Open ektrah opened 5 years ago
There is text in the LWIG-COAP document. To be determined how this is referenced or moved to the corr/clar document. Start at a random point, not always at zero. Server still needs to be prepared to get random MIDs.
The LWIG-CoAP cabo mentioned has some text currently in 2.3.3 on MID "relaxation on the server". We might want to expand a bit on how "designed with idempotent operations only and makes good use of the If-Match/If-None-Match options" works in practice; not sure where that can go and whether normative IETF documents or tutorial-/FAQ-style texts are the right place for this. (Especially, idempotency in presence of multiple client interactions like in the last paragraph of one mail in the linked thread may need some illustrative examples)
The "sequential MIDs" are outlined in section 3.5, including a recommendation that clients produce sequential MIDs, and are largely aligned with what Marian has suggested but keep it at a recommendation level. The text is a bit incomplete IMO, but that's not for here to discuss but for https://github.com/lwig-wg/coap/issues/4.
"Where the text lives"-wise, I think LWIG is still suitable due to its implementation-guidance character, but it might be a good idea to pull "RECOMMEND that CoAP endpoint implementers employ the “sequential MID” scheme if there are no reasons to prefer another scheme" into Corrections, and have Clarifications point towards LWIG a la "Devices of Class 1 often do not need to exercise message deduplication, as their applications are usually designed to have idempotent requests; see LWIG-CoAP Section 2.3.3. If deduplication is still unavoidable, they may want to optimize for sequential MIDs as per LWIG-CoAP Section 3.5".

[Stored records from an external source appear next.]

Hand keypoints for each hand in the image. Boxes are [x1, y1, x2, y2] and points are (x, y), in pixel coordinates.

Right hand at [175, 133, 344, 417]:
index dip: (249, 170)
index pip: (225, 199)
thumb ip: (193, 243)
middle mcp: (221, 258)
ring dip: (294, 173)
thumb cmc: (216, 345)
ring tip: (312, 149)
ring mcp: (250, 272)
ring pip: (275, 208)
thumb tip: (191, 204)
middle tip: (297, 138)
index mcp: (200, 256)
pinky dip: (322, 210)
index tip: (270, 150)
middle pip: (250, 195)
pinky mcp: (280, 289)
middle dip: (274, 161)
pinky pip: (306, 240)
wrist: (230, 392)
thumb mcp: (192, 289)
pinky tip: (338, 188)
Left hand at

within EXCHANGE_LIFETIME MUST be strictly ascending (wrapping around at a value of 65535)
If the MUST includes the 65536
, I object to comply with 8.1. Multicast CoAP -
Messaging Layer some implementations use reserved special ranges. So I would prefer no fixed upper border.
Good point.
Though it raised again in the e-mail list:
Additionally, two subsequently send Message IDs to the same endpoint SHOULD have a difference of at most 16.

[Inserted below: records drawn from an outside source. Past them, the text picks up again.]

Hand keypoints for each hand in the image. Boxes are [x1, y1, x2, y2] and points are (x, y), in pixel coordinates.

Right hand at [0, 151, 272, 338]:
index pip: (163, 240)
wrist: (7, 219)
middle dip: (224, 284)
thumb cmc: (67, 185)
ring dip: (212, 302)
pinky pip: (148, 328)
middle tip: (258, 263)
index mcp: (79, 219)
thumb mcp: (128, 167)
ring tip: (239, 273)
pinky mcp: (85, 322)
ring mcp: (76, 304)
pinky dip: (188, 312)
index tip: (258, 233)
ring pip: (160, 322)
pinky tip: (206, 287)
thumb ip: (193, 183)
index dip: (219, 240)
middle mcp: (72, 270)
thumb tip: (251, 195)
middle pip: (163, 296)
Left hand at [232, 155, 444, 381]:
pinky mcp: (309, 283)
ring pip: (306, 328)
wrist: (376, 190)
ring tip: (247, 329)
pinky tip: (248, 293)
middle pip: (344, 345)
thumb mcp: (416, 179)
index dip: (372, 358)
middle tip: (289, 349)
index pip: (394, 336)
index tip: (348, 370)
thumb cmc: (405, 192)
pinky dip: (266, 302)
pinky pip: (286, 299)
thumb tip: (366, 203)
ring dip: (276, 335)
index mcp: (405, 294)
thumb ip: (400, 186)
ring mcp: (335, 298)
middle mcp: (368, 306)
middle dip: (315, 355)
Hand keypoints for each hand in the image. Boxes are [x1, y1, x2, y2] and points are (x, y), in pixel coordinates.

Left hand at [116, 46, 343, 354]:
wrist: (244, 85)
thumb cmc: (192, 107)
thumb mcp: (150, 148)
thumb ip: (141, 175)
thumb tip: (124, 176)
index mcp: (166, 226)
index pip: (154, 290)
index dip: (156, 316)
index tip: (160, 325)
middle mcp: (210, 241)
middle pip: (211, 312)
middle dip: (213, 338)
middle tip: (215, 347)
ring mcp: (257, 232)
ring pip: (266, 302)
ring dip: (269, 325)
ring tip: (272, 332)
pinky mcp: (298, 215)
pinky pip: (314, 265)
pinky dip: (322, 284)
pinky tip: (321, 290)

Assuming, that some peers give up after some retries without having the message with the MID delivered, this may also be too strict. Maybe adding a "time range" for that will help to fix it. Anyway, even if I see the benefit, such a feature would in my opinion be more something for CoAP v2 ;-).

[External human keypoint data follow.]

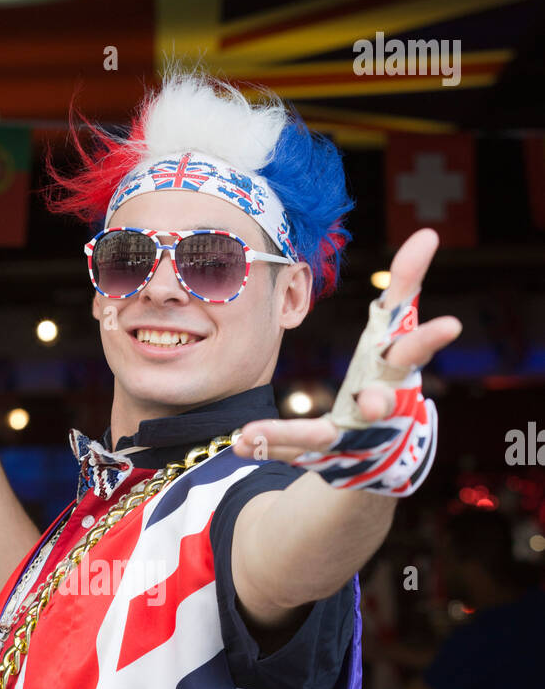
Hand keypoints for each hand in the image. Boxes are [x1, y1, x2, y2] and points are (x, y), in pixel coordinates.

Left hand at [232, 229, 461, 463]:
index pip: (414, 349)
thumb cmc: (386, 377)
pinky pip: (291, 452)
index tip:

If we consider this optimization, I guess we need to consider core-wg/corrclar#15 as relaxing variant as well.
Errata ID: 5429 Type: Technical Reported By: Marian Buschsieweke Date Reported: 2018-07-18
Section 4.4 says/should say:
Without any restrictions on how Message IDs are generated, an implementation of CoAP duplication detection must be prepared to receive a random sequence of Message IDs. One simple implementation strategy would be to store the received Message IDs along with a timestamp when they were received.
If a 16 bit time stamp would be used, 4 Bytes per tracked Message ID would be required. If additionaly a CoAP server expects requests to be received at a rate of 1 message per second, at least 247 * 4 Byte or approximately 1 KiB have to be allocated per client. A class 1 (see RFC 7228 Section 3) server could handle at most 10 clients in parallel, if anything apart duplicate detection could be implemented without using any memory at all.
If instead Message IDs have to be generated by incrementing a (global or per endpoint/network prefix/...) counter variable, duplicate detection can be implemented in a time and memory efficient way without limiting the rate of the message exchange between to nodes.